Bitte verzichtet deshalb in der Eingewöhnungsphase auf übermäßige Beschäftigung – dafür ist noch das ganze Hundeleben ausreichend Zeit 🙂
– Keine langen Spaziergänge: Spaziergänge sollten maximal 10-20 Minuten dauern.
– Keine Ausflüge: im Vordergrund sollte die nähere Wohnumgebung stehen. Für Ausflüge in neue Gebiete ist später noch genug Zeit 🙂
– Keine Besuche: in erster Linie muss sich der Hund mit seinen direkten Bezugspersonen vertraut machen, also mit den Personen, mit denen er dauerhaft zusammenleben wird. Das Kennenlernen von erweiterten Familienkreisen, Freunden, Nachbarn etc. hat Zeit.
– Kein Trainingsprogramm: es gibt nur sehr wenige Dinge, die in der Eingewöhnungsphase wirklich trainiert werden müssen. Starten sollte man natürlich mit der Stubenreinheit und eventuell mit zeitlich sehr begrenztem Alleinbleibe-Training. Aber Dinge wie Sitz/Platz/Fuß sind in dieser Phase auf keinen Fall relevant.

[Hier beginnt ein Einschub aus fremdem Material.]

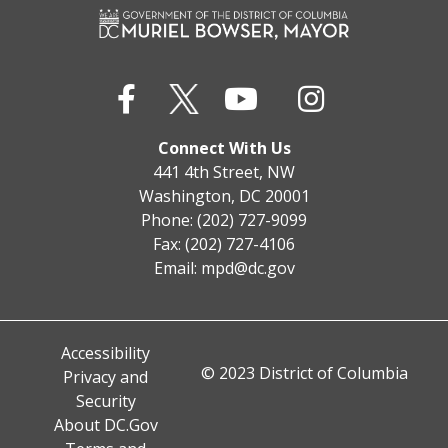
Connect With Us
441 4th Street, NW
Washington, DC 20001
Phone: (202) 727-9099
Fax: (202) 727-4106
Email:
mpd@dc.gov
Accessibility
© 2023 District of Columbia
Privacy and
Security
About DC.Gov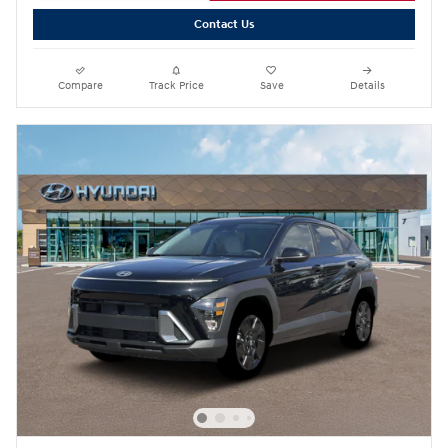
Contact Us
Compare
Track Price
Save
Details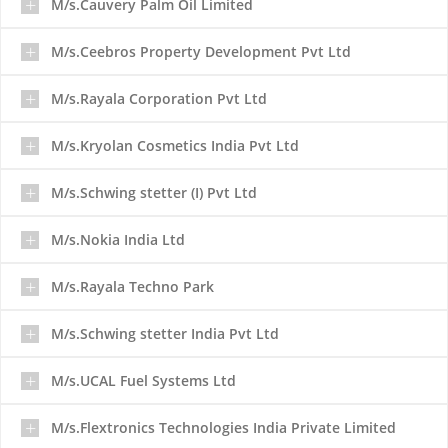
M/s.Cauvery Palm Oil Limited
M/s.Ceebros Property Development Pvt Ltd
M/s.Rayala Corporation Pvt Ltd
M/s.Kryolan Cosmetics India Pvt Ltd
M/s.Schwing stetter (I) Pvt Ltd
M/s.Nokia India Ltd
M/s.Rayala Techno Park
M/s.Schwing stetter India Pvt Ltd
M/s.UCAL Fuel Systems Ltd
M/s.Flextronics Technologies India Private Limited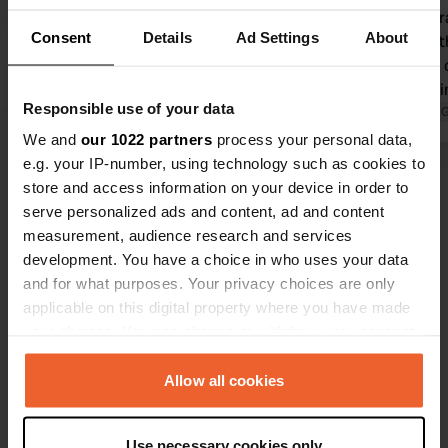
the chalk cliffs of Le Treport. Great
Nicely centr
Consent
Details
Ad Settings
About
location where, after a 50-meter walk,
straight to
you have an amazing view over the
by stairs or 
water and from there you can walk
within walki
Responsible use of your data
straight to the cable car to visit the
Translated by Google
Show original
24 hours inc
Translated by 
beach, the old town, or the harbor and
camper serv
We and
our 1022 partners
process your personal data,
nightlife area of Le Treport. This small
e.g. your IP-number, using technology such as cookies to
Show all 130 reviews
motorhome site (12 pitches) has
store and access information on your device in order to
everything except sanitary facilities.
serve personalized ads and content, ad and content
Next to this, there is a larger
measurement, audience research and services
Have you been here?
motorhome site (61 pitches) without
development. You have a choice in who uses your data
electricity.
and for what purposes. Your privacy choices are only
applicable on this digital property where you have made
your choices. You can change or withdraw your consent
any time from the Cookie Declaration or by clicking on
the Privacy trigger icon.
Allow all cookies
Contact
If you allow, we would also like to:
Location
Use necessary cookies only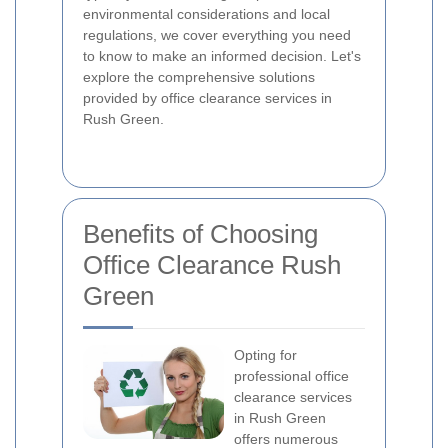
environmental considerations and local
regulations, we cover everything you need
to know to make an informed decision. Let's
explore the comprehensive solutions
provided by office clearance services in
Rush Green.
Benefits of Choosing
Office Clearance Rush
Green
Opting for
professional office
clearance services
in Rush Green
offers numerous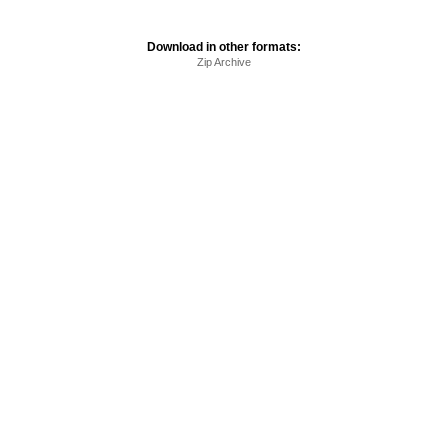
Download in other formats:
Zip Archive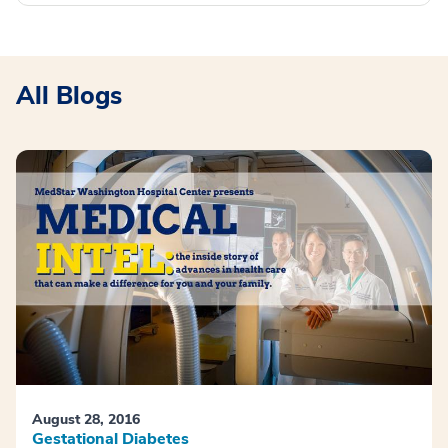
All Blogs
August 28, 2016
Gestational Diabetes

– Kein „Sozialisierungs“programm: für eine gut gemachte und nachhaltig positive Sozialisierung ist es wichtig, dass der Hund neue Dinge ruhig und gelassen kennenlernen kann um positive Erfahrungen zu sammeln. Übertreibt man es nun wird der Vierbeiner stark überfordert sein und das Gegenteil passiert – er sammelt viele negative Erfahrungen, die sein ganzes Leben beeinflussen können. Deshalb bitte Finger weg von Hundezonen-Besuchen, Einkaufszentren, U-Bahnen & öffentlichen Verkehrsmitteln, etc.
Fazit
Bitte gebt euren Hunden Zeit, sich in ihre neue Lebenssituation einzugewöhnen. Überforderung in dieser Phase kann das weitere Leben nachhaltig beeinflussen. Auch wenn der Einzug des Hundes aufregend ist und man vor Vorfreude nur so sprudelt ist in der ersten Zeit vor Allem Geduld und Ruhe gefragt. Damit der Vierbeiner sich optimal in den Alltag einfinden kann und ihr zu einem optimalen Mensch-Hund-Team zusammenwachsen könnt.